Work to be completed:
Below are records; please write out exactly the lines from the first line through the line containing "This transitional period", with no pictures.

Data provided:

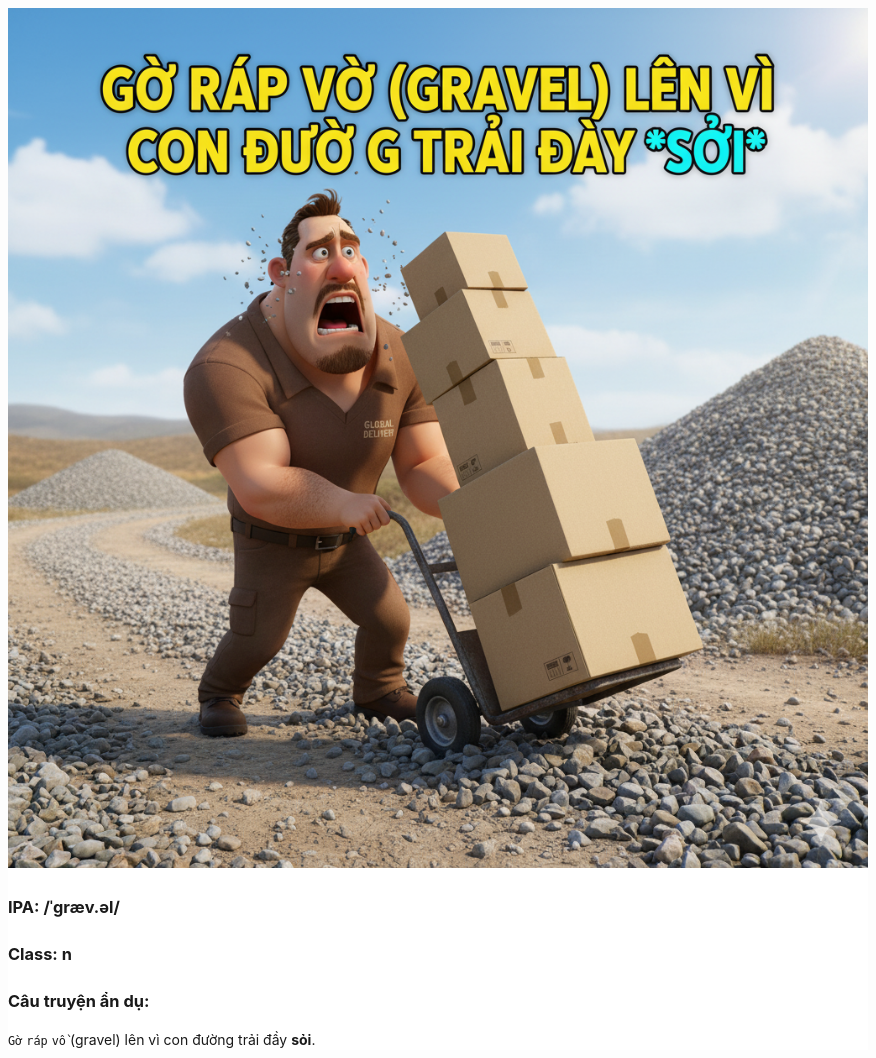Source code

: ![gravel](eew-6-30/12.png)

### IPA: /ˈɡræv.əl/
### Class: n
### Câu truyện ẩn dụ:

`Gờ` `ráp` `vồ` (gravel) lên vì con đường trải đầy **sỏi**.
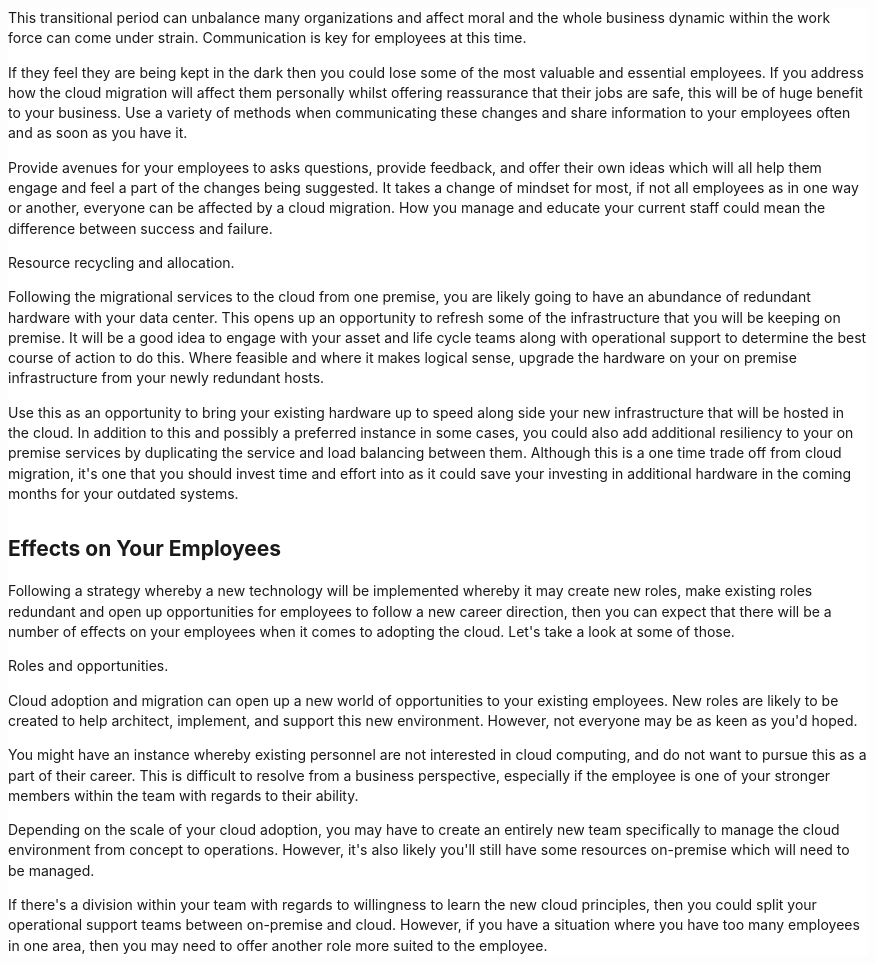This transitional period can unbalance many organizations and affect moral and the whole business dynamic within the work force can come under strain. Communication is key for employees at this time.

If they feel they are being kept in the dark then you could lose some of the most valuable and essential employees. If you address how the cloud migration will affect them personally whilst offering reassurance that their jobs are safe, this will be of huge benefit to your business. Use a variety of methods when communicating these changes and share information to your employees often and as soon as you have it.

Provide avenues for your employees to asks questions, provide feedback, and offer their own ideas which will all help them engage and feel a part of the changes being suggested. It takes a change of mindset for most, if not all employees as in one way or another, everyone can be affected by a cloud migration. How you manage and educate your current staff could mean the difference between success and failure.

Resource recycling and allocation.

Following the migrational services to the cloud from one premise, you are likely going to have an abundance of redundant hardware with your data center. This opens up an opportunity to refresh some of the infrastructure that you will be keeping on premise. It will be a good idea to engage with your asset and life cycle teams along with operational support to determine the best course of action to do this. Where feasible and where it makes logical sense, upgrade the hardware on your on premise infrastructure from your newly redundant hosts.

Use this as an opportunity to bring your existing hardware up to speed along side your new infrastructure that will be hosted in the cloud. In addition to this and possibly a preferred instance in some cases, you could also add additional resiliency to your on premise services by duplicating the service and load balancing between them. Although this is a one time trade off from cloud migration, it's one that you should invest time and effort into as it could save your investing in additional hardware in the coming months for your outdated systems.

## Effects on Your Employees

Following a strategy whereby a new technology will be implemented whereby it may create new roles, make existing roles redundant and open up opportunities for employees to follow a new career direction, then you can expect that there will be a number of effects on your employees when it comes to adopting the cloud. Let's take a look at some of those.

Roles and opportunities.

Cloud adoption and migration can open up a new world of opportunities to your existing employees. New roles are likely to be created to help architect, implement, and support this new environment. However, not everyone may be as keen as you'd hoped.

You might have an instance whereby existing personnel are not interested in cloud computing, and do not want to pursue this as a part of their career. This is difficult to resolve from a business perspective, especially if the employee is one of your stronger members within the team with regards to their ability.

Depending on the scale of your cloud adoption, you may have to create an entirely new team specifically to manage the cloud environment from concept to operations. However, it's also likely you'll still have some resources on-premise which will need to be managed.

If there's a division within your team with regards to willingness to learn the new cloud principles, then you could split your operational support teams between on-premise and cloud. However, if you have a situation where you have too many employees in one area, then you may need to offer another role more suited to the employee.
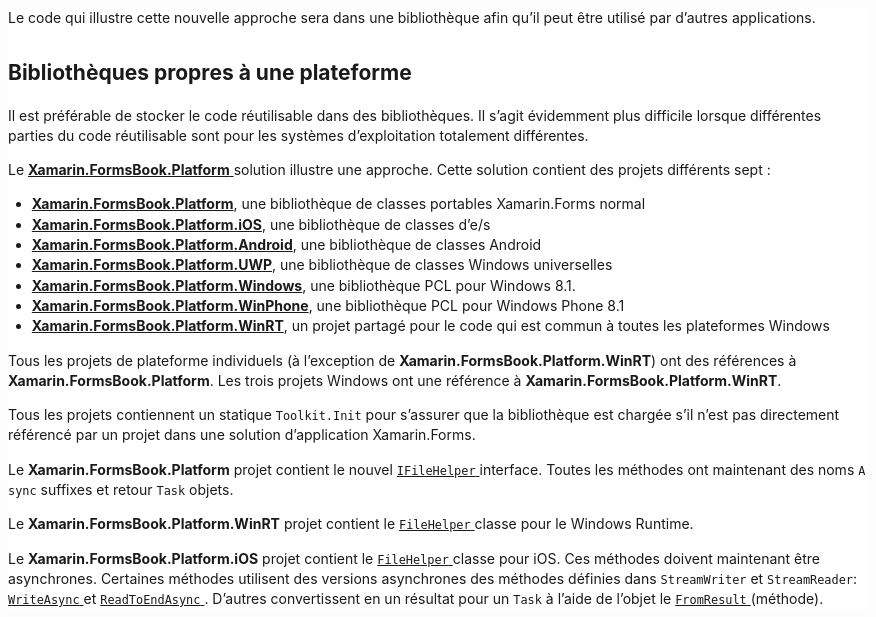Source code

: Le code qui illustre cette nouvelle approche sera dans une bibliothèque afin qu’il peut être utilisé par d’autres applications.

## <a name="platform-specific-libraries"></a>Bibliothèques propres à une plateforme

Il est préférable de stocker le code réutilisable dans des bibliothèques. Il s’agit évidemment plus difficile lorsque différentes parties du code réutilisable sont pour les systèmes d’exploitation totalement différentes.

Le [ **Xamarin.FormsBook.Platform** ](https://github.com/xamarin/xamarin-forms-book-samples/tree/master/Libraries/Xamarin.FormsBook.Platform) solution illustre une approche. Cette solution contient des projets différents sept :

- [**Xamarin.FormsBook.Platform**](https://github.com/xamarin/xamarin-forms-book-samples/tree/master/Libraries/Xamarin.FormsBook.Platform/Xamarin.FormsBook.Platform), une bibliothèque de classes portables Xamarin.Forms normal
- [**Xamarin.FormsBook.Platform.iOS**](https://github.com/xamarin/xamarin-forms-book-samples/tree/master/Libraries/Xamarin.FormsBook.Platform/Xamarin.FormsBook.Platform.iOS), une bibliothèque de classes d’e/s
- [**Xamarin.FormsBook.Platform.Android**](https://github.com/xamarin/xamarin-forms-book-samples/tree/master/Libraries/Xamarin.FormsBook.Platform/Xamarin.FormsBook.Platform.Android), une bibliothèque de classes Android
- [**Xamarin.FormsBook.Platform.UWP**](https://github.com/xamarin/xamarin-forms-book-samples/tree/master/Libraries/Xamarin.FormsBook.Platform/Xamarin.FormsBook.Platform.UWP), une bibliothèque de classes Windows universelles
- [**Xamarin.FormsBook.Platform.Windows**](https://github.com/xamarin/xamarin-forms-book-samples/tree/master/Libraries/Xamarin.FormsBook.Platform/Xamarin.FormsBook.Platform.Windows), une bibliothèque PCL pour Windows 8.1.
- [**Xamarin.FormsBook.Platform.WinPhone**](https://github.com/xamarin/xamarin-forms-book-samples/tree/master/Libraries/Xamarin.FormsBook.Platform/Xamarin.FormsBook.Platform.WinPhone), une bibliothèque PCL pour Windows Phone 8.1
- [**Xamarin.FormsBook.Platform.WinRT**](https://github.com/xamarin/xamarin-forms-book-samples/tree/master/Libraries/Xamarin.FormsBook.Platform/Xamarin.FormsBook.Platform.WinRT), un projet partagé pour le code qui est commun à toutes les plateformes Windows

Tous les projets de plateforme individuels (à l’exception de **Xamarin.FormsBook.Platform.WinRT**) ont des références à **Xamarin.FormsBook.Platform**. Les trois projets Windows ont une référence à **Xamarin.FormsBook.Platform.WinRT**.

Tous les projets contiennent un statique `Toolkit.Init` pour s’assurer que la bibliothèque est chargée s’il n’est pas directement référencé par un projet dans une solution d’application Xamarin.Forms.

Le **Xamarin.FormsBook.Platform** projet contient le nouvel [ `IFileHelper` ](https://github.com/xamarin/xamarin-forms-book-samples/blob/master/Libraries/Xamarin.FormsBook.Platform/Xamarin.FormsBook.Platform/IFileHelper.cs) interface. Toutes les méthodes ont maintenant des noms `Async` suffixes et retour `Task` objets.

Le **Xamarin.FormsBook.Platform.WinRT** projet contient le [ `FileHelper` ](https://github.com/xamarin/xamarin-forms-book-samples/blob/master/Libraries/Xamarin.FormsBook.Platform/Xamarin.FormsBook.Platform.WinRT/FileHelper.cs) classe pour le Windows Runtime.

Le **Xamarin.FormsBook.Platform.iOS** projet contient le [ `FileHelper` ](https://github.com/xamarin/xamarin-forms-book-samples/blob/master/Libraries/Xamarin.FormsBook.Platform/Xamarin.FormsBook.Platform.iOS/FileHelper.cs) classe pour iOS. Ces méthodes doivent maintenant être asynchrones. Certaines méthodes utilisent des versions asynchrones des méthodes définies dans `StreamWriter` et `StreamReader`: [ `WriteAsync` ](https://developer.xamarin.com/api/member/System.IO.StreamWriter.WriteAsync/p/System.String/) et [ `ReadToEndAsync` ](https://developer.xamarin.com/api/member/System.IO.StreamReader.ReadToEndAsync()/). D’autres convertissent en un résultat pour un `Task` à l’aide de l’objet le [ `FromResult` ](https://developer.xamarin.com/api/member/System.Threading.Tasks.Task.FromResult%7BTResult%7D/p/TResult/) (méthode).
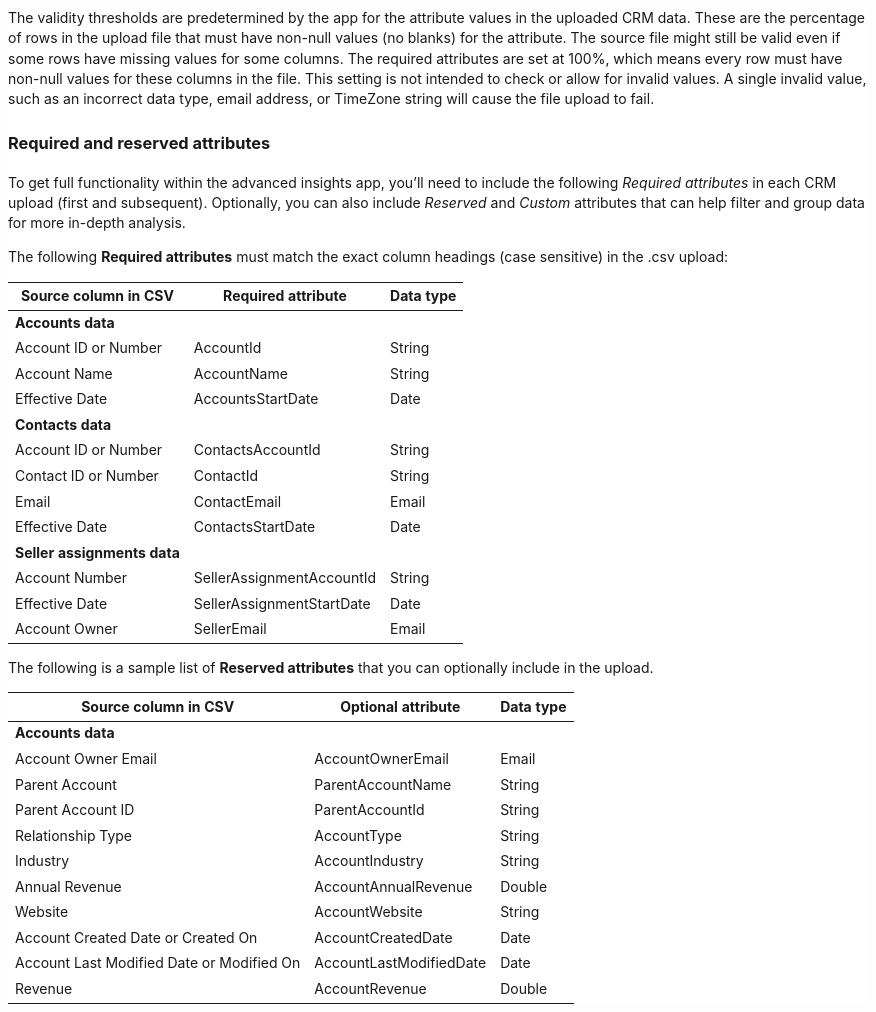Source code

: The validity thresholds are predetermined by the app for the attribute values in the uploaded CRM data. These are the percentage of rows in the upload file that must have non-null values (no blanks) for the attribute. The source file might still be valid even if some rows have missing values for some columns. The required attributes are set at 100%, which means every row must have non-null values for these columns in the file. This setting is not intended to check or allow for invalid values. A single invalid value, such as an incorrect data type, email address, or TimeZone string will cause the file upload to fail.

### Required and reserved attributes

To get full functionality within the advanced insights app, you’ll need to include the following *Required attributes* in each CRM upload (first and subsequent). Optionally, you can also include *Reserved* and *Custom* attributes that can help filter and group data for more in-depth analysis.

The following **Required attributes** must match the exact column headings (case sensitive) in the .csv upload:

|Source column in CSV |Required attribute |Data type |
|------|-----------|----------|
|**Accounts data**     |
|Account ID or Number|AccountId |String |
|Account Name |AccountName |String |
|Effective Date |AccountsStartDate |Date |
|**Contacts data**           |
|Account ID or Number |ContactsAccountId |String |
|Contact ID or Number |ContactId |String |
|Email |ContactEmail |Email |
|Effective Date |ContactsStartDate|Date |
|**Seller assignments data**           |
|Account Number |SellerAssignmentAccountId |String |
|Effective Date |SellerAssignmentStartDate |Date |
|Account Owner |SellerEmail |Email |

The following is a sample list of **Reserved attributes** that you can optionally include in the upload.

|Source column in CSV |Optional attribute |Data type |
|------|-----------|----------|
|**Accounts data** |
|Account Owner Email |AccountOwnerEmail |Email |
|Parent Account |ParentAccountName |String |
|Parent Account ID |ParentAccountId |String |
|Relationship Type |AccountType |String |
|Industry |AccountIndustry |String |
|Annual Revenue |AccountAnnualRevenue |Double |
|Website |AccountWebsite |String |
|Account Created Date or Created On |AccountCreatedDate |Date |
|Account Last Modified Date or Modified On |AccountLastModifiedDate |Date |
|Revenue |AccountRevenue |Double |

Reply to the task:
Source code

: ![gravel](eew-6-30/12.png)

### IPA: /ˈɡræv.əl/
### Class: n
### Câu truyện ẩn dụ:

`Gờ` `ráp` `vồ` (gravel) lên vì con đường trải đầy **sỏi**.
This transitional period can unbalance many organizations and affect moral and the whole business dynamic within the work force can come under strain. Communication is key for employees at this time.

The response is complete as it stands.